REQUIRED WORK: A verbatim copy of every entry is required. Produce it now.

Saved entries:
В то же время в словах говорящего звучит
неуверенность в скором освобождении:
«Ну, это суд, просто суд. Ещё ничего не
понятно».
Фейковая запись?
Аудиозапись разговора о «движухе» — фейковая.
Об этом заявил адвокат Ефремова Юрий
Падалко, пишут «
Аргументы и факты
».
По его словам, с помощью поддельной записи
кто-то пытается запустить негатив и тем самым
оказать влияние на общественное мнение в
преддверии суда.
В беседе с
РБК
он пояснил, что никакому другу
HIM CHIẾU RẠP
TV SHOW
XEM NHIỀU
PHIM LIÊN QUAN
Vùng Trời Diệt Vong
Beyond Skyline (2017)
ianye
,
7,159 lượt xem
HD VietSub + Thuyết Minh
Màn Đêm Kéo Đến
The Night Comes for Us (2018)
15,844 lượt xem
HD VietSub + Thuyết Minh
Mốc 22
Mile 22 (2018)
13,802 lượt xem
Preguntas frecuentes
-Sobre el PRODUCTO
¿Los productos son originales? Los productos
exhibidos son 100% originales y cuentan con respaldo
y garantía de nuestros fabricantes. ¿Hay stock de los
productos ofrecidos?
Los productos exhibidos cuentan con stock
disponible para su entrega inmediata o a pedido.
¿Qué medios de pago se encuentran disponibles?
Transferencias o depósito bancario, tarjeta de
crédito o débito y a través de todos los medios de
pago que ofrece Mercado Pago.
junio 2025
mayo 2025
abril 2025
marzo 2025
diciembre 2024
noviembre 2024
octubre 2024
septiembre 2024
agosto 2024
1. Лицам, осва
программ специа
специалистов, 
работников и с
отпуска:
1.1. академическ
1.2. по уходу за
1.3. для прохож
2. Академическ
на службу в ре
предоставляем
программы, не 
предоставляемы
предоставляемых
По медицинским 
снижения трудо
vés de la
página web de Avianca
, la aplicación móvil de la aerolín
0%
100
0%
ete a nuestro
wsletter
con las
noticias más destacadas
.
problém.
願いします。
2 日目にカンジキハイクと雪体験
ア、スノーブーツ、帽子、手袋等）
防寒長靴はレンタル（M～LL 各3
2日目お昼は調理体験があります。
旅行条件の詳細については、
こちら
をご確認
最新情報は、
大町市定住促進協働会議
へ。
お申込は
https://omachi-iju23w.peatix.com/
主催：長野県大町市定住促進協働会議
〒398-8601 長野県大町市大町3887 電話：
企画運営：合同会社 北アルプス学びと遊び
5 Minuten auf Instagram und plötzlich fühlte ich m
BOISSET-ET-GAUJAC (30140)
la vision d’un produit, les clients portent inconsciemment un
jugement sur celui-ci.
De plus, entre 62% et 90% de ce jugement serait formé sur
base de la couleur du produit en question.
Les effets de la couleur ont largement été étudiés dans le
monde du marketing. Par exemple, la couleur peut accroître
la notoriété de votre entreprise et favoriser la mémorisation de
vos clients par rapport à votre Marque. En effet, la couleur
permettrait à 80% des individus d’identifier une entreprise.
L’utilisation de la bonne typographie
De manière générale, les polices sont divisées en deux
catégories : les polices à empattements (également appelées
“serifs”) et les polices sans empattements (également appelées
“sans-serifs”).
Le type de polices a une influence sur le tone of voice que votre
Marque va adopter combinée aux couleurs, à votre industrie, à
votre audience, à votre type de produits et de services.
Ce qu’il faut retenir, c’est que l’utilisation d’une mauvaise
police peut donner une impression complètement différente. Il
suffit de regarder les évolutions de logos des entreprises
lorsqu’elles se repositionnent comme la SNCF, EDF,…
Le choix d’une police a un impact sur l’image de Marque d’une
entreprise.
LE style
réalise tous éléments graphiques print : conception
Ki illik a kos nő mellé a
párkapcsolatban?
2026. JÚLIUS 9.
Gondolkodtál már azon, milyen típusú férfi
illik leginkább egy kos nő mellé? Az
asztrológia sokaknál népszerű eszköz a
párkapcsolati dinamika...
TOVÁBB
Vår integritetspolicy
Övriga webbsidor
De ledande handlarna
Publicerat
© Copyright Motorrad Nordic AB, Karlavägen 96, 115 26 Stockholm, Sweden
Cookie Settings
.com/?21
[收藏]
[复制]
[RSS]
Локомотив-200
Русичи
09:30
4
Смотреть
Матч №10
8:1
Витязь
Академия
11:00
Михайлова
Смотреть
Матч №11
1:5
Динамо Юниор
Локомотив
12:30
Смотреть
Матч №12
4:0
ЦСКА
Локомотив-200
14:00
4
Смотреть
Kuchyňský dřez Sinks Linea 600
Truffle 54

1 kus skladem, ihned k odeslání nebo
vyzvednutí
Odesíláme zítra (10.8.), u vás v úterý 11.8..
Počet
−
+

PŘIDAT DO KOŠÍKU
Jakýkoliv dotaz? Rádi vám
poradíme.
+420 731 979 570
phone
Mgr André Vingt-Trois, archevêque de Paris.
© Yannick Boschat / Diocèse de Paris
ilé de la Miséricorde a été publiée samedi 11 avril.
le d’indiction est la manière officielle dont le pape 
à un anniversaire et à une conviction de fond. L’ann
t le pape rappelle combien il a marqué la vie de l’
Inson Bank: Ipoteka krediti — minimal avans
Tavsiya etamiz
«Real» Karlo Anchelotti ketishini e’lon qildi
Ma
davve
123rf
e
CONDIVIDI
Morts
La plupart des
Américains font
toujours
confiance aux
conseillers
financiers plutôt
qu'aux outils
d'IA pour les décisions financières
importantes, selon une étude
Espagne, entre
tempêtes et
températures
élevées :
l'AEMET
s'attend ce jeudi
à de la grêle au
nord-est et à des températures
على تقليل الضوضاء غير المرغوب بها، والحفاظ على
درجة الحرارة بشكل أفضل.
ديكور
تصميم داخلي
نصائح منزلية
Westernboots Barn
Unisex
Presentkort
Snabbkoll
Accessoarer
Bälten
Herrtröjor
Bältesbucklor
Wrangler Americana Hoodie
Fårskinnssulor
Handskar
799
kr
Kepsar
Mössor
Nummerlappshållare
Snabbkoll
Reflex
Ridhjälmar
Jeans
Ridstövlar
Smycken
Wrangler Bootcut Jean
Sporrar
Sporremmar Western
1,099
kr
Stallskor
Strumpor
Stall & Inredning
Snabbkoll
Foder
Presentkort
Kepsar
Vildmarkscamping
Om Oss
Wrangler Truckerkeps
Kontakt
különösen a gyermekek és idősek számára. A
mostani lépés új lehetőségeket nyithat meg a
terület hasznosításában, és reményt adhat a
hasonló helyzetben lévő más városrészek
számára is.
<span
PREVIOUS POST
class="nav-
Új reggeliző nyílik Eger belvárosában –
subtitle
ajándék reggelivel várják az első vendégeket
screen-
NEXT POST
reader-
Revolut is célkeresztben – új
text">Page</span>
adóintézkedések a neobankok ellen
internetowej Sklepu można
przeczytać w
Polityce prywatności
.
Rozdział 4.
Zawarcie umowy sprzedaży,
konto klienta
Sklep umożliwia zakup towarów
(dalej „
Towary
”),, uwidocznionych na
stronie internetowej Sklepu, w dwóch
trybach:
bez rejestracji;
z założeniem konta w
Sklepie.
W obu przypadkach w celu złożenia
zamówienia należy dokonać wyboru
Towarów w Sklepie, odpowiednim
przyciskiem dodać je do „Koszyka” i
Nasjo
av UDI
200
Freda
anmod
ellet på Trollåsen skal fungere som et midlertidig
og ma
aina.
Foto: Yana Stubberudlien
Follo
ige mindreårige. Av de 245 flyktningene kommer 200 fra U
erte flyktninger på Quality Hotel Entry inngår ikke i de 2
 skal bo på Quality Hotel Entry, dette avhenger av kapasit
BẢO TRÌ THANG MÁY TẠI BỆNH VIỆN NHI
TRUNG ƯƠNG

ANSWER FOR THIS EXERCISE:
В то же время в словах говорящего звучит
неуверенность в скором освобождении:
«Ну, это суд, просто суд. Ещё ничего не
понятно».
Фейковая запись?
Аудиозапись разговора о «движухе» — фейковая.
Об этом заявил адвокат Ефремова Юрий
Падалко, пишут «
Аргументы и факты
».
По его словам, с помощью поддельной записи
кто-то пытается запустить негатив и тем самым
оказать влияние на общественное мнение в
преддверии суда.
В беседе с
РБК
он пояснил, что никакому другу
HIM CHIẾU RẠP
TV SHOW
XEM NHIỀU
PHIM LIÊN QUAN
Vùng Trời Diệt Vong
Beyond Skyline (2017)
ianye
,
7,159 lượt xem
HD VietSub + Thuyết Minh
Màn Đêm Kéo Đến
The Night Comes for Us (2018)
15,844 lượt xem
HD VietSub + Thuyết Minh
Mốc 22
Mile 22 (2018)
13,802 lượt xem
Preguntas frecuentes
-Sobre el PRODUCTO
¿Los productos son originales? Los productos
exhibidos son 100% originales y cuentan con respaldo
y garantía de nuestros fabricantes. ¿Hay stock de los
productos ofrecidos?
Los productos exhibidos cuentan con stock
disponible para su entrega inmediata o a pedido.
¿Qué medios de pago se encuentran disponibles?
Transferencias o depósito bancario, tarjeta de
crédito o débito y a través de todos los medios de
pago que ofrece Mercado Pago.
junio 2025
mayo 2025
abril 2025
marzo 2025
diciembre 2024
noviembre 2024
octubre 2024
septiembre 2024
agosto 2024
1. Лицам, осва
программ специа
специалистов, 
работников и с
отпуска:
1.1. академическ
1.2. по уходу за
1.3. для прохож
2. Академическ
на службу в ре
предоставляем
программы, не 
предоставляемы
предоставляемых
По медицинским 
снижения трудо
vés de la
página web de Avianca
, la aplicación móvil de la aerolín
0%
100
0%
ete a nuestro
wsletter
con las
noticias más destacadas
.
problém.
願いします。
2 日目にカンジキハイクと雪体験
ア、スノーブーツ、帽子、手袋等）
防寒長靴はレンタル（M～LL 各3
2日目お昼は調理体験があります。
旅行条件の詳細については、
こちら
をご確認
最新情報は、
大町市定住促進協働会議
へ。
お申込は
https://omachi-iju23w.peatix.com/
主催：長野県大町市定住促進協働会議
〒398-8601 長野県大町市大町3887 電話：
企画運営：合同会社 北アルプス学びと遊び
5 Minuten auf Instagram und plötzlich fühlte ich m
BOISSET-ET-GAUJAC (30140)
la vision d’un produit, les clients portent inconsciemment un
jugement sur celui-ci.
De plus, entre 62% et 90% de ce jugement serait formé sur
base de la couleur du produit en question.
Les effets de la couleur ont largement été étudiés dans le
monde du marketing. Par exemple, la couleur peut accroître
la notoriété de votre entreprise et favoriser la mémorisation de
vos clients par rapport à votre Marque. En effet, la couleur
permettrait à 80% des individus d’identifier une entreprise.
L’utilisation de la bonne typographie
De manière générale, les polices sont divisées en deux
catégories : les polices à empattements (également appelées
“serifs”) et les polices sans empattements (également appelées
“sans-serifs”).
Le type de polices a une influence sur le tone of voice que votre
Marque va adopter combinée aux couleurs, à votre industrie, à
votre audience, à votre type de produits et de services.
Ce qu’il faut retenir, c’est que l’utilisation d’une mauvaise
police peut donner une impression complètement différente. Il
suffit de regarder les évolutions de logos des entreprises
lorsqu’elles se repositionnent comme la SNCF, EDF,…
Le choix d’une police a un impact sur l’image de Marque d’une
entreprise.
LE style
réalise tous éléments graphiques print : conception
Ki illik a kos nő mellé a
párkapcsolatban?
2026. JÚLIUS 9.
Gondolkodtál már azon, milyen típusú férfi
illik leginkább egy kos nő mellé? Az
asztrológia sokaknál népszerű eszköz a
párkapcsolati dinamika...
TOVÁBB
Vår integritetspolicy
Övriga webbsidor
De ledande handlarna
Publicerat
© Copyright Motorrad Nordic AB, Karlavägen 96, 115 26 Stockholm, Sweden
Cookie Settings
.com/?21
[收藏]
[复制]
[RSS]
Локомотив-200
Русичи
09:30
4
Смотреть
Матч №10
8:1
Витязь
Академия
11:00
Михайлова
Смотреть
Матч №11
1:5
Динамо Юниор
Локомотив
12:30
Смотреть
Матч №12
4:0
ЦСКА
Локомотив-200
14:00
4
Смотреть
Kuchyňský dřez Sinks Linea 600
Truffle 54

1 kus skladem, ihned k odeslání nebo
vyzvednutí
Odesíláme zítra (10.8.), u vás v úterý 11.8..
Počet
−
+

PŘIDAT DO KOŠÍKU
Jakýkoliv dotaz? Rádi vám
poradíme.
+420 731 979 570
phone
Mgr André Vingt-Trois, archevêque de Paris.
© Yannick Boschat / Diocèse de Paris
ilé de la Miséricorde a été publiée samedi 11 avril.
le d’indiction est la manière officielle dont le pape 
à un anniversaire et à une conviction de fond. L’ann
t le pape rappelle combien il a marqué la vie de l’
Inson Bank: Ipoteka krediti — minimal avans
Tavsiya etamiz
«Real» Karlo Anchelotti ketishini e’lon qildi
Ma
davve
123rf
e
CONDIVIDI
Morts
La plupart des
Américains font
toujours
confiance aux
conseillers
financiers plutôt
qu'aux outils
d'IA pour les décisions financières
importantes, selon une étude
Espagne, entre
tempêtes et
températures
élevées :
l'AEMET
s'attend ce jeudi
à de la grêle au
nord-est et à des températures
على تقليل الضوضاء غير المرغوب بها، والحفاظ على
درجة الحرارة بشكل أفضل.
ديكور
تصميم داخلي
نصائح منزلية
Westernboots Barn
Unisex
Presentkort
Snabbkoll
Accessoarer
Bälten
Herrtröjor
Bältesbucklor
Wrangler Americana Hoodie
Fårskinnssulor
Handskar
799
kr
Kepsar
Mössor
Nummerlappshållare
Snabbkoll
Reflex
Ridhjälmar
Jeans
Ridstövlar
Smycken
Wrangler Bootcut Jean
Sporrar
Sporremmar Western
1,099
kr
Stallskor
Strumpor
Stall & Inredning
Snabbkoll
Foder
Presentkort
Kepsar
Vildmarkscamping
Om Oss
Wrangler Truckerkeps
Kontakt
különösen a gyermekek és idősek számára. A
mostani lépés új lehetőségeket nyithat meg a
terület hasznosításában, és reményt adhat a
hasonló helyzetben lévő más városrészek
számára is.
<span
PREVIOUS POST
class="nav-
Új reggeliző nyílik Eger belvárosában –
subtitle
ajándék reggelivel várják az első vendégeket
screen-
NEXT POST
reader-
Revolut is célkeresztben – új
text">Page</span>
adóintézkedések a neobankok ellen
internetowej Sklepu można
przeczytać w
Polityce prywatności
.
Rozdział 4.
Zawarcie umowy sprzedaży,
konto klienta
Sklep umożliwia zakup towarów
(dalej „
Towary
”),, uwidocznionych na
stronie internetowej Sklepu, w dwóch
trybach:
bez rejestracji;
z założeniem konta w
Sklepie.
W obu przypadkach w celu złożenia
zamówienia należy dokonać wyboru
Towarów w Sklepie, odpowiednim
przyciskiem dodać je do „Koszyka” i
Nasjo
av UDI
200
Freda
anmod
ellet på Trollåsen skal fungere som et midlertidig
og ma
aina.
Foto: Yana Stubberudlien
Follo
ige mindreårige. Av de 245 flyktningene kommer 200 fra U
erte flyktninger på Quality Hotel Entry inngår ikke i de 2
 skal bo på Quality Hotel Entry, dette avhenger av kapasit
BẢO TRÌ THANG MÁY TẠI BỆNH VIỆN NHI
TRUNG ƯƠNG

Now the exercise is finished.